Methods: Sixty-six patients with CH (18 episodic CH inside bout, 28 episodic CH outside bout, 20 chronic CH) according to the International Classification of Headache Disorders-II classification, as well as 30 healthy controls, were investigated in a case-control study using simultaneous recordings of the nociceptive blink reflex (nBR) and pain-related evoked potentials (PREP) following nociceptive electrical stimulation on both sides of the forehead (V1).
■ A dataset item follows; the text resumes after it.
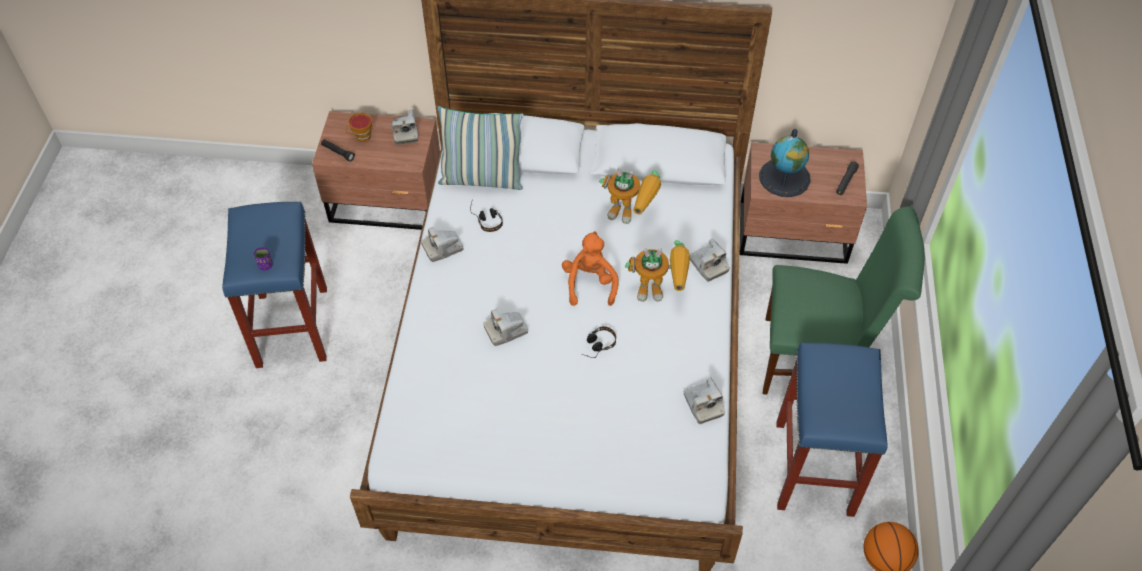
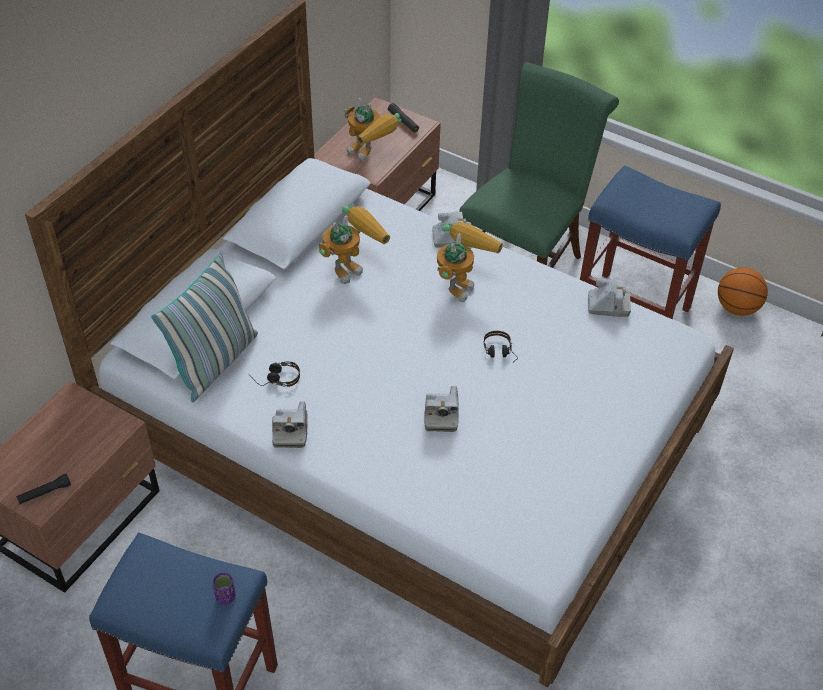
camera: 65 degrees left, 5 degrees down
cup [346,113,372,142] -> none
camera [392,109,418,145] -> none
orange plush toy [562,231,618,306] -> none
globe [759,129,811,197] -> toy robot [344,98,401,161]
Results: nBR latency ratio (headache side/nonheadache side) was decreased in all CH patients independent from CH subtype compared with healthy controls indicating central facilitation at brainstem level. Area under the curve ratio was increased in patients with episodic CH inside bout only. PREP showed decreased N2 latency ratio in patients with chronic CH indicating central facilitation at supraspinal (thalamic or cortical) level.
Conclusions: Asymmetric facilitation of trigeminal nociceptive processing predominantly on brainstem level was detected in patients with CH. This alteration is most pronounced in the acute pain phase of the disease, but appears to persist in remission periods. Only chronic CH patients show additional changes of PREP prompting to supraspinal changes of pain processing related to the chronic state of disease in regard to neuronal plasticity, which exceeds changes observed in episodic CH.